Median Salary of Data Scientists by Country
by_country_salary <- stackoverflow %>% select(Country, ConvertedSalary, DevType) %>% filter(!is.na(DevType)) %>%
filter(DevType %in% c('Data or business analyst','Data scientist or machine learning specialist')) %>% #filter data scientists
mutate(ConvertedSalary=as.numeric(ConvertedSalary)) %>% filter(!is.na(Country)) %>% filter(!is.na(ConvertedSalary)) %>%
group_by(Country) %>% summarize(MedSalary = median(ConvertedSalary, na.rm=TRUE))
data(worldgeojson, package = "highcharter") #using highcharter
code <- countrycode(by_country_salary$Country, 'country.name', 'iso3c') #get country code
by_country_salary$iso3 <- code
by_country_salary$MedSalary <- round(by_country_salary$MedSalary/1000) #round
#plot
highchart() %>%
hc_add_series_map(worldgeojson, by_country_salary, value = "MedSalary", joinBy = "iso3") %>%
hc_colorAxis(stops = color_stops()) %>%
hc_legend(enabled = TRUE) %>%
hc_title(text = "Median Salary of full time data scientists by country") %>%
hc_tooltip(useHTML = TRUE, headerFormat = "",
pointFormat = "Country: {point.Country} / Median Salary: ${point.MedSalary}K") %>% hc_add_theme(hc_theme_google())
This world map shows median salary for full time data scientists by country. Brighter colored countries have higher median salary, and the darkered colored countries vice versa. The countries without a color are countries with no data.

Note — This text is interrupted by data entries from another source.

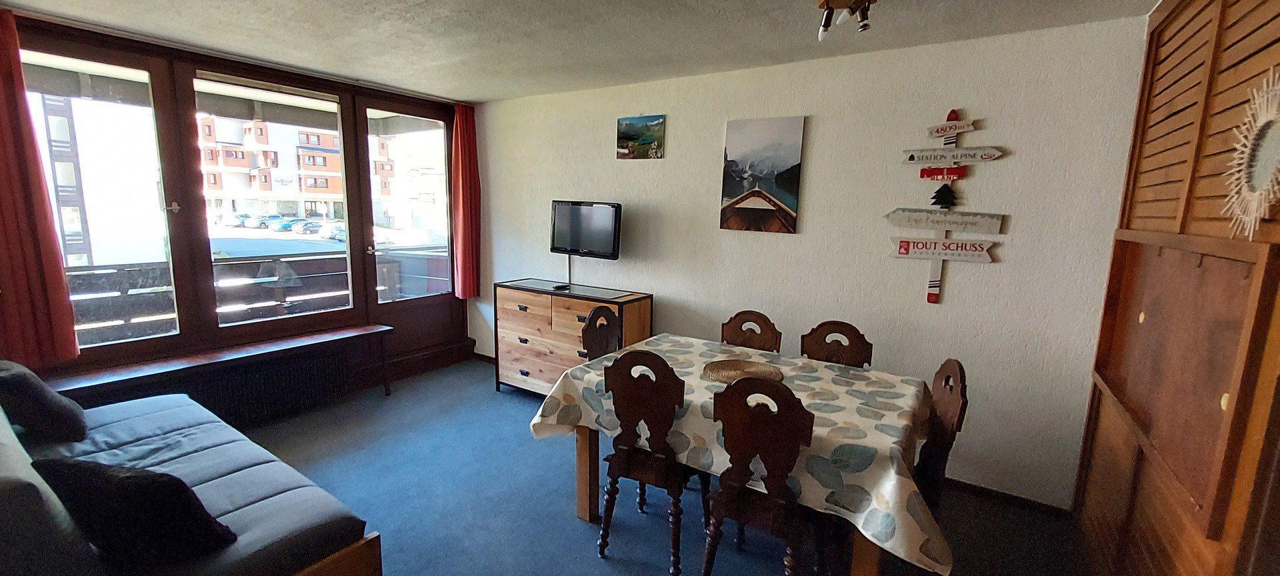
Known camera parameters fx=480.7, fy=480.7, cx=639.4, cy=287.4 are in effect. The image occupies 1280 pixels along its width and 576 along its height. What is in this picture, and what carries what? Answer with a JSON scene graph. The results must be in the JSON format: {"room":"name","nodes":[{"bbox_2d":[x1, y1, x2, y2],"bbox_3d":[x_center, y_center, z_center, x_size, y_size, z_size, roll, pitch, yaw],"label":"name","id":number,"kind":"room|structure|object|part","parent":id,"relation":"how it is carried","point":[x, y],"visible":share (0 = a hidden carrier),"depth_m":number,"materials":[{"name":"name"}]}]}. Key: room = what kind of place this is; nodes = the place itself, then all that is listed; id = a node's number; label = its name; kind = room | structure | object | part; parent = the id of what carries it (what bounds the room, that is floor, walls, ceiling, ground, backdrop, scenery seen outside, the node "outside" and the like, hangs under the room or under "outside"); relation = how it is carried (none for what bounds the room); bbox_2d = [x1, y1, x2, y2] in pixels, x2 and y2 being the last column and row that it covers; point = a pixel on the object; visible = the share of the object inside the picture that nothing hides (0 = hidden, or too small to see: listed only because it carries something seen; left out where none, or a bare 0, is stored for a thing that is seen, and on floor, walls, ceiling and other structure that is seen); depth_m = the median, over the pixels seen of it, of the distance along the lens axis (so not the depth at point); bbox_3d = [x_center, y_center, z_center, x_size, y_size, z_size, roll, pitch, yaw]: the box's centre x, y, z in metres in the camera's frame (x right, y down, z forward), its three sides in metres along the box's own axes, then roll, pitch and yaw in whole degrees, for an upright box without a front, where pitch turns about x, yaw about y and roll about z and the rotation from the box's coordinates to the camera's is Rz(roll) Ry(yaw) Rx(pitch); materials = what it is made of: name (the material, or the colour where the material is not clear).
{"room":"dining room","nodes":[
{"label":"dining room","id":0,"kind":"room"},
{"bbox_2d":[0,8,475,417],"bbox_3d":[-2.757,-0.315,3.423,0.217,2.489,3.588,8,11,33],"label":"window wall","id":1,"kind":"structure","parent":0,"point":[255,73],"depth_m":3.30,"materials":[{"name":"brown wood"}]},
{"bbox_2d":[0,5,83,364],"bbox_3d":[-3.279,-0.467,2.348,0.120,1.788,0.537,8,11,33],"label":"red curtain","id":2,"kind":"object","parent":1,"relation":"attached to","point":[5,194],"visible":0.97,"depth_m":2.50,"materials":[{"name":"red fabric"}]},
{"bbox_2d":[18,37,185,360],"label":"window","id":3,"kind":"structure","parent":1,"relation":"in","point":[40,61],"depth_m":2.93,"materials":[{"name":"clear glass"}]},
{"bbox_2d":[183,352,350,425],"bbox_3d":[-2.700,0.734,3.367,0.116,0.333,1.079,8,11,33],"label":"radiator","id":4,"kind":"object","parent":1,"relation":"attached to","point":[325,367],"visible":0.83,"depth_m":3.42,"materials":[{"name":"metal"}]},
{"bbox_2d":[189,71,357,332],"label":"window","id":5,"kind":"structure","parent":1,"relation":"in","point":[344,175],"depth_m":3.55,"materials":[{"name":"glass"}]},
{"bbox_2d":[353,97,457,357],"bbox_3d":[-2.087,-0.479,4.426,0.153,2.248,0.892,8,11,33],"label":"balcony door","id":6,"kind":"structure","parent":1,"relation":"in","point":[413,112],"depth_m":4.39,"materials":[{"name":"glass"}]},
{"bbox_2d":[449,102,481,297],"bbox_3d":[-1.629,-0.786,4.517,0.132,1.782,0.315,8,11,33],"label":"red curtain","id":7,"kind":"object","parent":1,"relation":"attached to","point":[471,141],"visible":0.97,"depth_m":4.50,"materials":[{"name":"red fabric"}]},
{"bbox_2d":[64,244,446,344],"bbox_3d":[-3.540,0.126,4.333,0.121,0.834,4.853,8,11,33],"label":"balcony railing","id":8,"kind":"object","parent":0,"point":[132,270],"visible":0.43,"depth_m":4.21,"materials":[{"name":"wood"}]},
{"bbox_2d":[0,0,1177,102],"bbox_3d":[-0.678,-1.282,1.680,5.407,0.113,4.303,8,11,33],"label":"ceiling","id":9,"kind":"structure","parent":0,"point":[492,93],"depth_m":2.58,"materials":[{"name":"white paint"}]},
{"bbox_2d":[816,0,879,39],"bbox_3d":[0.844,-1.133,1.944,0.268,0.190,0.268,8,11,33],"label":"ceiling spotlight","id":10,"kind":"object","parent":9,"relation":"attached to","point":[827,1],"visible":0.99,"depth_m":1.95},
{"bbox_2d":[173,358,1105,575],"bbox_3d":[-0.649,1.258,2.103,5.410,0.104,4.235,8,11,33],"label":"floor","id":11,"kind":"structure","parent":0,"point":[605,567],"depth_m":2.54,"materials":[{"name":"blue carpet"}]},
{"bbox_2d":[0,376,382,575],"bbox_3d":[-2.005,0.798,1.803,2.041,0.870,1.032,8,11,33],"label":"sofa","id":12,"kind":"object","parent":11,"relation":"on","point":[23,503],"visible":0.74,"depth_m":1.67,"materials":[{"name":"fabric"}]},
{"bbox_2d":[0,359,88,442],"bbox_3d":[-2.728,0.499,2.136,0.454,0.350,0.275,8,11,33],"label":"cushion","id":13,"kind":"object","parent":12,"relation":"on","point":[44,400],"visible":0.98,"depth_m":2.06,"materials":[{"name":"fabric"}]},
{"bbox_2d":[29,456,237,566],"bbox_3d":[-1.522,0.661,1.473,0.511,0.334,0.249,3,9,11],"label":"black cushion","id":14,"kind":"object","parent":12,"relation":"on","point":[124,482],"visible":0.84,"depth_m":1.38,"materials":[{"name":"black fabric"}]},
{"bbox_2d":[52,323,393,408],"bbox_3d":[-2.714,0.675,3.279,0.340,0.528,1.889,8,11,33],"label":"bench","id":15,"kind":"object","parent":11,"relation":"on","point":[255,349],"visible":0.83,"depth_m":3.14,"materials":[{"name":"brown wood"}]},
{"bbox_2d":[490,278,653,395],"bbox_3d":[-0.574,0.454,3.860,1.290,0.916,0.481,8,11,33],"label":"chest of drawers","id":16,"kind":"object","parent":11,"relation":"on","point":[523,363],"visible":0.72,"depth_m":3.71,"materials":[{"name":"brown wood"}]},
{"bbox_2d":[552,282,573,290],"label":"remote control","id":17,"kind":"object","parent":16,"relation":"on","point":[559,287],"visible":0.99,"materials":[{"name":"black plastic"}]},
{"bbox_2d":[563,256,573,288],"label":"television cable","id":18,"kind":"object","parent":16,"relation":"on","point":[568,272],"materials":[{"name":"black plastic"}]},
{"bbox_2d":[580,305,623,360],"bbox_3d":[-0.090,0.607,2.826,0.478,0.978,0.429,8,11,33],"label":"dining chair","id":19,"kind":"object","parent":11,"relation":"on","point":[595,338],"visible":0.32,"depth_m":2.86,"materials":[{"name":"brown wood"}]},
{"bbox_2d":[598,350,713,575],"bbox_3d":[0.093,0.724,2.191,0.449,0.974,0.476,8,11,33],"label":"dining chair","id":20,"kind":"object","parent":11,"relation":"on","point":[658,445],"visible":0.95,"depth_m":2.02,"materials":[{"name":"brown wood"}]},
{"bbox_2d":[526,334,945,575],"bbox_3d":[0.450,0.687,2.344,1.737,0.537,1.114,8,11,33],"label":"dining table","id":21,"kind":"object","parent":11,"relation":"on","point":[584,457],"visible":0.76,"depth_m":1.91,"materials":[{"name":"brown wood"}]},
{"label":"table leg","id":22,"kind":"part","parent":21,"relation":"part of","materials":[{"name":"brown wood"}]},
{"bbox_2d":[702,358,783,384],"bbox_3d":[0.496,0.406,2.344,0.383,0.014,0.386,-5,11,-35],"label":"woven placemat","id":23,"kind":"object","parent":21,"relation":"on","point":[730,369],"visible":0.92,"depth_m":2.35,"materials":[{"name":"brown wicker"}]},
{"bbox_2d":[718,310,781,351],"bbox_3d":[0.549,0.642,2.788,0.428,0.962,0.486,8,11,33],"label":"dining chair","id":24,"kind":"object","parent":11,"relation":"on","point":[730,330],"visible":0.34,"depth_m":2.88,"materials":[{"name":"brown wood"}]},
{"bbox_2d":[701,373,824,575],"bbox_3d":[0.512,0.790,1.905,0.444,0.975,0.484,8,11,33],"label":"dining chair","id":25,"kind":"object","parent":11,"relation":"on","point":[773,463],"visible":0.99,"depth_m":1.74,"materials":[{"name":"brown wood"}]},
{"bbox_2d":[801,320,873,367],"bbox_3d":[0.993,0.692,2.566,0.429,0.963,0.485,8,11,33],"label":"dining chair","id":26,"kind":"object","parent":11,"relation":"on","point":[810,351],"visible":0.3,"depth_m":2.67,"materials":[{"name":"brown wood"}]},
{"bbox_2d":[914,358,969,508],"bbox_3d":[1.069,0.766,2.083,0.475,0.962,0.464,5,10,21],"label":"dining chair","id":27,"kind":"object","parent":11,"relation":"on","point":[946,410],"visible":0.33,"depth_m":1.94,"materials":[{"name":"brown wood"}]},
{"bbox_2d":[1073,0,1279,575],"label":"wooden partition","id":28,"kind":"object","parent":11,"relation":"on","point":[1147,319],"visible":0.96,"depth_m":1.54,"materials":[{"name":"brown wood"}]},
{"bbox_2d":[1224,65,1279,238],"bbox_3d":[1.608,-0.343,1.223,0.039,0.453,0.475,8,11,33],"label":"sunburst mirror","id":29,"kind":"object","parent":28,"relation":"attached to","point":[1277,137],"visible":0.98,"depth_m":1.26,"materials":[{"name":"white mirror"}]},
{"bbox_2d":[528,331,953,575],"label":"tablecloth","id":30,"kind":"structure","parent":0,"point":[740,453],"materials":[{"name":"white fabric"}]},
{"bbox_2d":[470,14,1151,509],"bbox_3d":[0.350,-0.272,3.679,5.067,2.460,0.180,8,11,33],"label":"white wall","id":31,"kind":"structure","parent":0,"point":[823,128],"depth_m":2.80,"materials":[{"name":"white paint"}]},
{"bbox_2d":[549,200,621,258],"bbox_3d":[-0.433,-0.465,3.872,0.718,0.458,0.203,8,11,33],"label":"television","id":32,"kind":"object","parent":31,"relation":"attached to","point":[570,245],"visible":0.99,"depth_m":3.80,"materials":[{"name":"black plastic"}]},
{"bbox_2d":[615,114,665,158],"bbox_3d":[-0.003,-1.130,3.631,0.417,0.310,0.025,8,11,33],"label":"landscape picture","id":33,"kind":"object","parent":31,"relation":"attached to","point":[629,126],"visible":0.98,"depth_m":3.61},
{"bbox_2d":[719,115,805,233],"bbox_3d":[0.798,-0.736,3.167,0.500,0.732,0.030,8,11,33],"label":"canvas picture","id":34,"kind":"object","parent":31,"relation":"attached to","point":[736,190],"visible":0.98,"depth_m":3.14},
{"bbox_2d":[887,108,1006,303],"bbox_3d":[1.655,-0.438,2.647,0.553,1.094,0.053,8,11,33],"label":"wall sign","id":35,"kind":"object","parent":31,"relation":"attached to","point":[907,252],"visible":0.99,"depth_m":2.64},
{"bbox_2d":[935,476,1073,518],"bbox_3d":[1.149,1.037,3.251,2.817,0.071,0.019,8,11,33],"label":"baseboard","id":36,"kind":"structure","parent":31,"relation":"attached to","point":[954,482],"depth_m":2.64,"materials":[{"name":"brown wood"}]},
{"label":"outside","id":37,"kind":"structure","parent":0,"visible":0},
{"label":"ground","id":38,"kind":"structure","parent":37,"visible":0},
{"bbox_2d":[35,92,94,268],"label":"building","id":39,"kind":"structure","parent":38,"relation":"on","point":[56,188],"materials":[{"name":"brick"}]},
{"bbox_2d":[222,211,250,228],"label":"car","id":40,"kind":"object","parent":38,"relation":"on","point":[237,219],"visible":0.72,"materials":[{"name":"metal"}]},
{"bbox_2d":[198,113,346,220],"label":"apartment building","id":41,"kind":"structure","parent":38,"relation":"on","point":[268,188],"materials":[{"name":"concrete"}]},
{"bbox_2d":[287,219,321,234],"label":"car","id":42,"kind":"object","parent":38,"relation":"on","point":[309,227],"visible":0.83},
{"bbox_2d":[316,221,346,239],"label":"car","id":43,"kind":"object","parent":38,"relation":"on","point":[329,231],"visible":0.46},
{"bbox_2d":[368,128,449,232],"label":"building","id":44,"kind":"structure","parent":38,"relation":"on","point":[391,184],"materials":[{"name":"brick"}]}
]}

We can see from the chart that USA has the highest median salary for data scientists, which is around $92k per year.
Median Salary of by Programming Language You Know
#This code graphs a histogram of median salary by most used languages by decreasing order.
#Filters full-time workers, Data Scientists, US workers, and their missing data
median_sal_lang = stackoverflow %>%
filter(Employment %in% 'Employed full-time') %>%
filter(!is.na(LanguageWorkedWith))%>%
filter(!is.na(DevType)) %>%
filter(DevType %in% c('Data or business analyst','Data scientist or machine learning specialist')) %>% filter(Country %in% 'United States') %>%
select(LanguageWorkedWith,ConvertedSalary) %>% #The data already converted salaries to USD
mutate(LanguageWorkedWith = str_split(LanguageWorkedWith, pattern = ";")) %>%
unnest(LanguageWorkedWith) %>%
group_by(LanguageWorkedWith) %>%
summarise(Median_Salary = median(ConvertedSalary,na.rm = TRUE)) %>% #summarise each language by salary
arrange(desc(Median_Salary))%>% #descending order
ungroup()%>%
mutate(LanguageWorkedWith = reorder(LanguageWorkedWith, Median_Salary))
#slice top 20 data
median_sal_lang = slice(median_sal_lang, 0:20)
#plot
highchart()%>%
hc_title(text = paste("Median salary of full-time data scientists by programming language used"))%>%
hc_xAxis(categories = median_sal_lang$LanguageWorkedWith)%>%
hc_add_series(data = median_sal_lang$Median_Salary, name = "Median Salary", type = "bar")
This shows a median salary by language data scientists use, and the data consists of 317 rows. It is interesting to see that the newly introduced languages such as Hack or Scala have higher median salary compared to the well known languages such as Python or R. However, median salary for Python and R are both 100k which corresponds to the overall data scientists’ median salary in the US.